§ **DIRECTIONS FOR THIS TASK**
List every challenge number that the issue below, about an orchestrator for workflow management, says it was split into.

§ **SUPPLIED PASSAGE**
┄┄┄┄┄┄┄┄┄┄

SolidLabResearch / Challenges

24 stars 0 forks source link

An orchestrator for ease of workflow management #47

Closed s-minoo closed 1 year ago

s-minoo commented 2 years ago

This challenge has been split into 3 separate challenges: #50 #51 #52

Pitch

Undoubtedly, data will flow from pod to pod in the Solid ecosystem. Applications can create ad-hoc solutions to fetch and transfer data from one pod to another, however, interoperable orchestration of those data flows increases scalability of the solution. Think for example of a workflow that extracts Strava data from the Strava API, maps it to RML using the RMLStreamer as an LDES data stream, and then bucketizes that stream to, for example, create aggregated statistics of how many runs you did last week, how much kilometers, etc. etc. Without an orchestration component, this flow will need to be re-implemented for different use cases, again and again. An implementation-independent interoperable solution is needed.

┄┄┄┄┄┄┄┄┄┄

Data visualization images

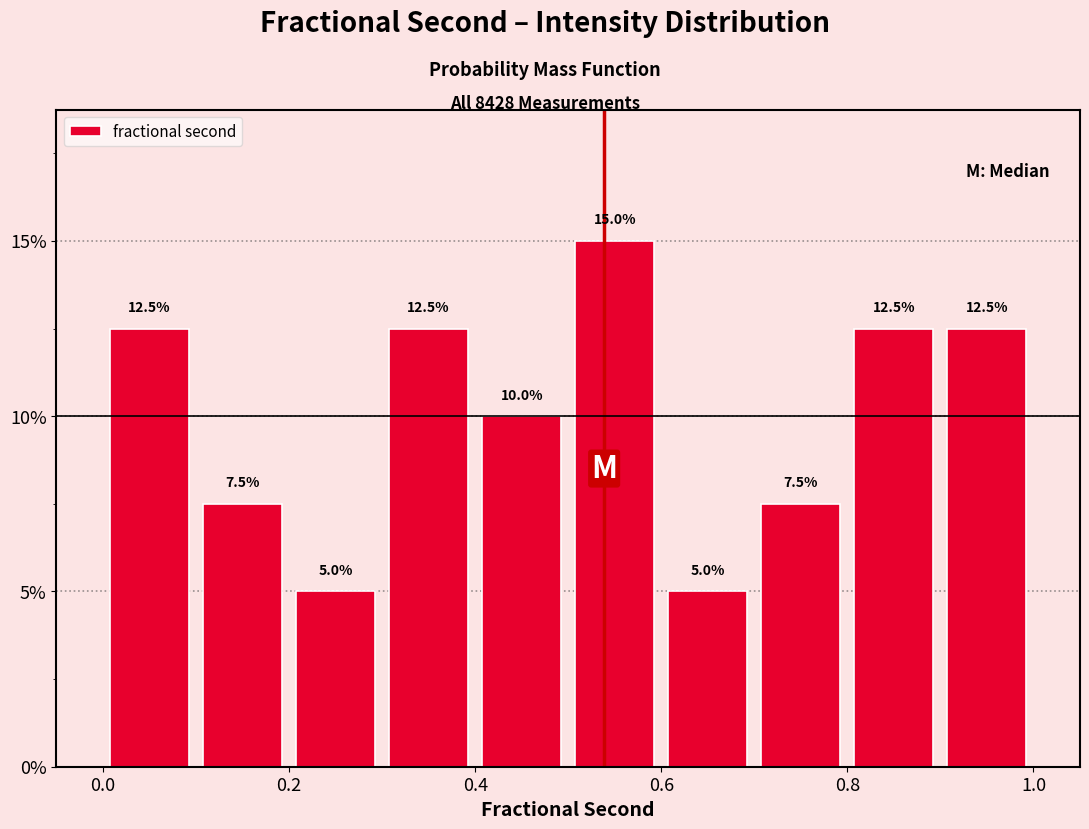

Reading left to right, transcribe this chart: for each bar, give the range it covers on the x-axis and its height.

0.0 to 0.1: 12.5
0.1 to 0.2: 7.5
0.2 to 0.3: 5.0
0.3 to 0.4: 12.5
0.4 to 0.5: 10.0
0.5 to 0.6: 15.0
0.6 to 0.7: 5.0
0.7 to 0.8: 7.5
0.8 to 0.9: 12.5
0.9 to 1.0: 12.5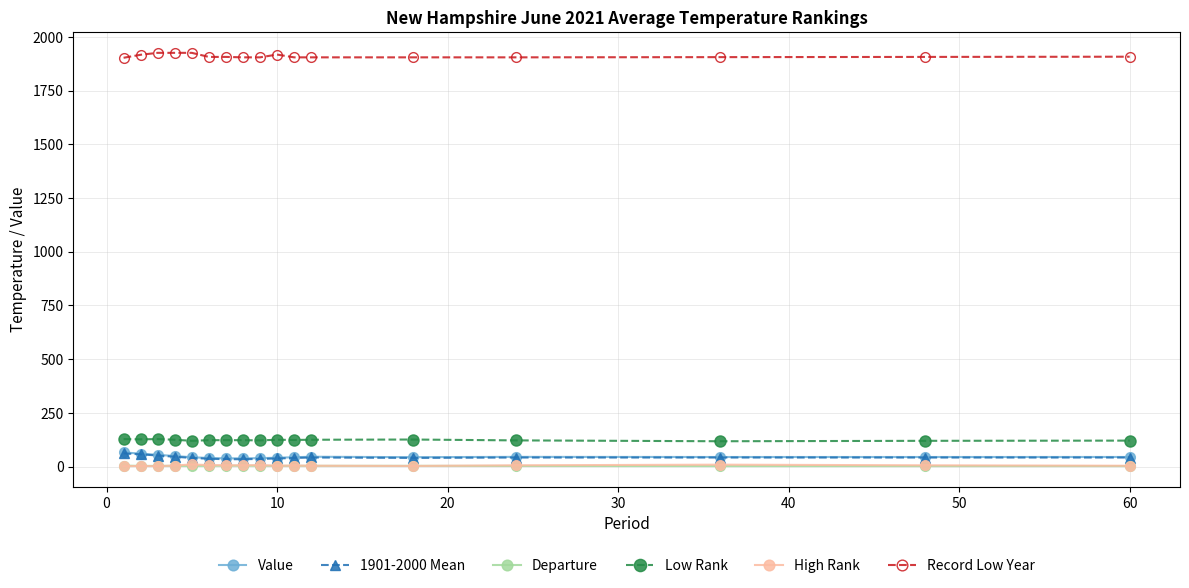

What is the value of the Record Low Year point at the 14th from the left?

1905.0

┄┄┄┄┄┄┄┄┄┄

§ **REPLY**
#50, #51, #52